I'm just from Zack's Utopia, and I've found out that Bryan Bukenya was also a blogger, one of us. Here is his weblog. He was blogging long before the huge majority of us started blogging. (He also stopped before most of us started.) But if you assume that he was just as lively a person on the day before he died as he was in his last blog post, you start to see the fragility of life.
His last post is a call of encouragement to his father who was (unfairly, I maintain, or at least disproportionately) being targetted for relentless, selfish, self-righteous Phariseeist criticism from our couch politicians. (Most people would have a crumbling country five seconds after being handed the Vice Presidency. Most people think that governing is easy and can be done by everyone - one of the bigger lies of democracy. Most people, also, are foolish. Connect the dots.)

Anyway, now imagine that Bryan wants to comment on our weblogs and he can't. Perhaps he wants to say something in this comments section.
Whatever, anyway. So, we had the opportunity to honour a fallen blogger, and we didn't do it. Since we will all die some time, there are many more chances to correct this grave mistake.
And when you die, I hope it won't be before your parents. That grief has no comparison, and Heaven forfend that we should ever—under any pretext—make light of it.

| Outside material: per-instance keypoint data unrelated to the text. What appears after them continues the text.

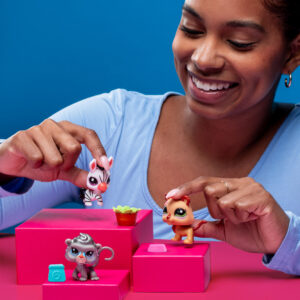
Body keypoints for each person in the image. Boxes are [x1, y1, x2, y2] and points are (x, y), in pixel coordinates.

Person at [0, 0, 300, 275]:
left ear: (292, 54)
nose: (203, 58)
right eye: (191, 30)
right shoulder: (109, 125)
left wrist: (287, 238)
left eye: (239, 42)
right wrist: (3, 169)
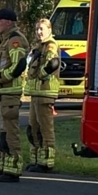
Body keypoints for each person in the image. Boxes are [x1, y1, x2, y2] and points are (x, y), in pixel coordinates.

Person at [0, 8, 29, 182]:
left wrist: (1, 78)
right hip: (3, 94)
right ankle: (4, 167)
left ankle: (13, 170)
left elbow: (18, 65)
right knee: (1, 135)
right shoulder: (4, 41)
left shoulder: (15, 40)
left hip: (10, 93)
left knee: (9, 133)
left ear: (9, 22)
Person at [24, 18, 61, 173]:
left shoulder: (51, 45)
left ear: (49, 30)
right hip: (35, 93)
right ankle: (36, 160)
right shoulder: (38, 47)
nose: (39, 32)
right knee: (33, 128)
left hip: (45, 93)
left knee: (46, 130)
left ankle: (47, 163)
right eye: (37, 29)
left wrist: (41, 74)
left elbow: (53, 63)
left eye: (42, 29)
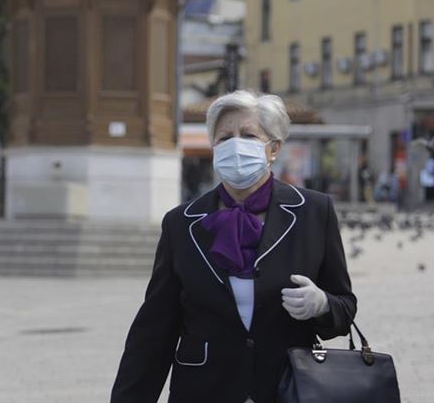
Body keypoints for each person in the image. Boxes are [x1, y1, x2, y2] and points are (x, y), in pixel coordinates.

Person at [111, 90, 356, 403]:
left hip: (287, 388)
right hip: (204, 390)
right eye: (224, 137)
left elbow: (345, 308)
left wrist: (323, 305)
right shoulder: (182, 223)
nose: (235, 145)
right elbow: (154, 330)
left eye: (248, 134)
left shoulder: (313, 212)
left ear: (274, 149)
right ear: (214, 148)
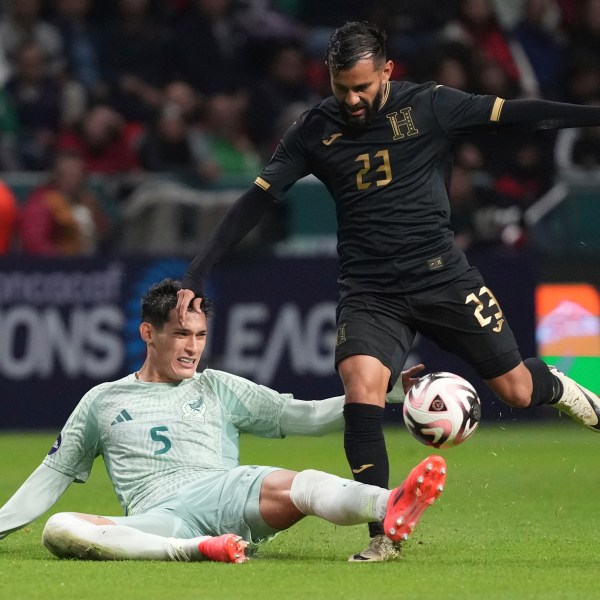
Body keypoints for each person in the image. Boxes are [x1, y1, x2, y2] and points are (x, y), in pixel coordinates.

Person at [176, 20, 600, 562]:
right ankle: (383, 531)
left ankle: (561, 388)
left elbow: (520, 113)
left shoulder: (431, 106)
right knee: (361, 390)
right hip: (370, 289)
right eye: (340, 87)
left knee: (516, 389)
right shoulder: (313, 129)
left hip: (443, 277)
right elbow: (257, 200)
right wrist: (198, 271)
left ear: (387, 72)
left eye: (362, 86)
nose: (351, 99)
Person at [0, 278, 446, 564]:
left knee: (301, 483)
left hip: (224, 495)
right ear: (147, 334)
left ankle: (389, 503)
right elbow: (51, 477)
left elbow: (306, 417)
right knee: (60, 530)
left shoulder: (216, 386)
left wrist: (385, 393)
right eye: (180, 334)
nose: (192, 347)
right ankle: (198, 551)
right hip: (160, 522)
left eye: (199, 335)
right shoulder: (102, 400)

Anyway, when you die, remember that I'll at least pay you respects as a fallen blogger, one of us. Even as the rest of them go bananas. :o) (Remember that both you and I make many suicide attempts—willingly place ourselves in escapable positions where the probability of dying in the next ten minutes is very high—every time we sit on a boda-boda. This is before the boda-boda starts to move at all. You and I are closer to death, in fact, than he was. As the frogs say, La vie est courte.)